• Texto seleccionado:
—————

Hoy celebramos el último domingo del Año litúrgico. No digamos simplemente: ¡Cómo pasa el tiempo! El evangelio que se proclama hoy es un evangelio solemne: Cristo aparece como Rey del universo. La obra creada por el Padre, y sometida al hombre como señor provisional de la creación, será juzgada al final de los tiempos.
Jesús nos propone un «ensayo general» para ese Juicio Final. Y lo hace con la sencillez pedagógica de una especie de parábola final adornada de todo lujo de detalles. El escenario es grandioso: todas las naciones serán reunidas ante el trono del Rey, y el pequeño rebaño que ha seguido al pastor es puesto cara a cara ante su Señor, rodeado de ángeles.
Y el Rey comienza su juicio: colocará a unos a su derecha y a otros a su izquierda. Y pronunciará sentencia. Piropea a los colocados a su derecha: ¡Venid, benditos de mi Padre! Y maldice a los colocados a su izquierda: ¡Id, malditos al fuego eterno! La sentencia de un Juez Justo es siempre razonada y según verdad. Jesús explica el motivo de la justificación o la condena: Eres bendito, porque me diste pan, agua y cobijo, me vestiste y me visitaste cuando estuve enfermo, me aliviaste en la soledad de la cárcel. Y mereces condena porque me negaste el pan, el vestido y la medicina de tu cariño, te olvidaste de mí cuando estuve enfermo o en prisión. Y en la parte ruin de todo corazón humano surge la justificación: ¿Y cuando hicimos esto contigo, Señor?

—————

• Información proporcionada:
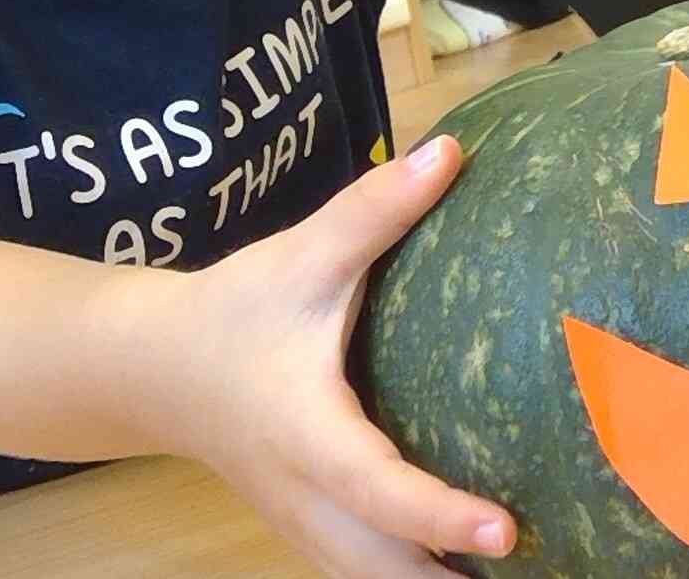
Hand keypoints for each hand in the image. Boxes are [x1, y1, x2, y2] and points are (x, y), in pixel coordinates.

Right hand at [170, 138, 513, 575]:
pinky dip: (412, 574)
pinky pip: (364, 568)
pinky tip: (467, 563)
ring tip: (523, 571)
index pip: (377, 489)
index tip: (504, 531)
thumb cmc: (232, 312)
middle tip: (536, 565)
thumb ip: (373, 209)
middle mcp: (306, 496)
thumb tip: (449, 152)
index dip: (439, 515)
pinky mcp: (312, 525)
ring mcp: (305, 522)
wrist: (152, 368)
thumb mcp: (300, 256)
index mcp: (307, 434)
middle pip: (379, 569)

—————

• Instrucciones de la tarea: Devuelve sin cambios el fragmento del texto sobre el Juicio Final que va desde "Y el Rey comienza" hasta "esto contigo, Señor?", ambos incluidos.

• Respuesta:
Y el Rey comienza su juicio: colocará a unos a su derecha y a otros a su izquierda. Y pronunciará sentencia. Piropea a los colocados a su derecha: ¡Venid, benditos de mi Padre! Y maldice a los colocados a su izquierda: ¡Id, malditos al fuego eterno! La sentencia de un Juez Justo es siempre razonada y según verdad. Jesús explica el motivo de la justificación o la condena: Eres bendito, porque me diste pan, agua y cobijo, me vestiste y me visitaste cuando estuve enfermo, me aliviaste en la soledad de la cárcel. Y mereces condena porque me negaste el pan, el vestido y la medicina de tu cariño, te olvidaste de mí cuando estuve enfermo o en prisión. Y en la parte ruin de todo corazón humano surge la justificación: ¿Y cuando hicimos esto contigo, Señor?